Back to the Future 2 is unique within the genre, primarily because of an overtly comedic tone.  The closest we get to a great dystopian comedy in the 1980s is Gilliam’s Brazil, which is more comfortable performing as farce than comedy.  In Back to the Future 2, Marty McFly doesn’t identify the future he encounters as a dystopia; rather, he is distracted by a 2015 filled with high-flying commercialism and materialism.  As of 2012, the film is more on point than we should be comfortable with:

The film accurately predicted a number of technological and sociological changes, such as the rise of ubiquitous cameras, influence of Asian nations over the United States (though this was certainly already on the rise at the time of the film’s release), flat panel television sets mounted on walls, the ability to watch six channels at once, and increased use of plastic surgery.  The movie also correctly predicted a future where video games do not need hands (Microsoft Kinect) or at the very least do not need traditional controllers (Wii Remote).

Obviously there’s the stuff we didn’t get as well:

Perhaps the most glaring unfulfilled prediction is the ubiquity of flying cars, which are, at present, nowhere near practicality. This could also be seen as an ironic jab at traditional science fiction. In many works, dating back to the turn of the 20th century, personal flying machines, of one form or another, were said to be available in the near to medium future. The non-existence of flying cars has become nearly idiomatic as an expression of disappointment in the failure of the present to measure up to the glory of past predictions.  [Via Wikipedia]

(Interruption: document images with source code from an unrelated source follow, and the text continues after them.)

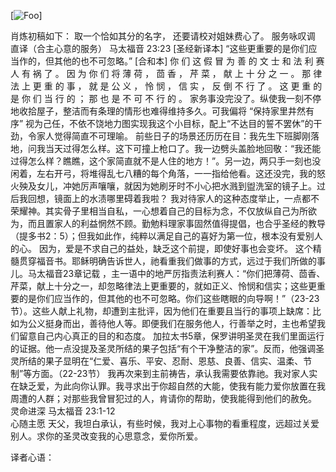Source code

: [![Foo](https://drive.google.com/uc?id=0B0fmW_TsoVUOR1FGVUlkbWhqc2s)]

肖炼初稿如下： 取一个恰如其分的名字， 还要请校对姐妹费心了。
服务咏叹调     直译（合主心意的服务）
  马太福音 23:23
 [圣经新译本] “这些更重要的是你们应当作的，但其他的也不可忽略。”
[合和本] 你 们 这 假 冒 为 善 的 文 士 和 法 利 赛 人 有 祸 了 。 因 为 你 们 将 薄 荷 ， 茴 香 ， 芹 菜 ， 献 上 十 分 之 一 。 那 律 法 上 更 重 的 事 ， 就 是 公 义 ， 怜 悯 ， 信 实 ， 反 倒 不 行 了 。 这 更 重 的 是 你 们 当 行 的 ； 那 也 是 不 可 不 行 的 。
家务事没完没了。纵使我一刻不停地收拾屋子，整洁而有条理的情形也难得维持多久。可我偏将 “保持家里井然有序” 视为己任，不依不饶地力图实现我这个小目标，配上“不达目的誓不罢休”的干劲，令家人觉得简直不可理喻。
前些日子的场景还历历在目：我先生下班脚刚落地，问我当天过得怎么样。这下可撞上枪口了。我一边劈头盖脸地回敬：“我还能过得怎么样？瞧瞧，这个家简直就不是人住的地方！”。另一边，两只手一刻也没闲着，左右开弓，将堆得乱七八糟的每个角落，一一指给他看。这还没完，我的怒火殃及女儿，冲她厉声嚷嚷，就因为她刷牙时不小心把水溅到盥洗室的镜子上。过后我回想，镜面上的水渍哪里碍着我啦？
我对待家人的这种态度举止，一点都不荣耀神。其实骨子里相当自私，一心想着自己的目标为念，不仅放纵自己为所欲为，而且置家人的利益惘然不顾。勤勉料理家事固然值得提倡，也合乎圣经的教导（提多书2：5）；但我如此作，纯粹以满足自己的喜好为第一位，根本没有爱别人的心。 因为，爱是不求自己的益处，缺乏这个前提，即使好事也会变坏。
这个精髓贯穿福音书。耶稣明确告诉世人，祂看重我们做事的方式，远过于我们所做的事儿。马太福音23章记载 ，主一语中的地严厉指责法利赛人：“你们把薄荷、茴香、芹菜，献上十分之一，却忽略律法上更重要的，就如正义、怜悯和信实；这些更重要的是你们应当作的，但其他的也不可忽略。你们这些瞎眼的向导啊！”（23-23节）。这些人献上礼物，却遭到主批评，因为他们在重要且当行的事项上缺席：比如为公义挺身而出，善待他人等。即便我们在服务他人，行善举之时，主也希望我们留意自己内心真正的目的和态度。
加拉太书5章，保罗讲明圣灵在我们里面运行的证据。他一点没提及圣灵所结的果子包括“有个干净整洁的家”。反而，他强调圣灵所结的果子显明在“仁爱、喜乐、平安、忍耐、恩慈、良善、信实、温柔、节制”等方面。（22-23节）
我再次来到主前祷告，承认我需要依靠祂。我对家人实在缺乏爱，为此向你认罪。我寻求出于你超自然的大能，使我有能力爱你放置在我周遭的人群；对那些我曾冒犯过的人，肯请你的帮助，使我能得到他们的赦免。
灵命进深
马太福音 23:1-12 	
心随主愿
天父，我坦白承认，有些时候，我对上心事物的看重程度，远超过关爱别人。求你的圣灵改变我的心思意念，爱你所爱。

译者心语：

Interestingly, the film underlines the aspects of a technologically advanced future that doesn’t seem all that bright — unless you’re a Chicago Cubs fan, or dying to skitch behind a car on a hoverboard.

In the event that you fall into the latter category, you’ll be happy to know that Matel has announced pre-orders of really tiny hoverboards.  Even though they don’t technically hover, at least you are that much closer to fulfilling the dream of 2015.  Now all you need is a pair of Marty’s Nikes, and you’re totally set.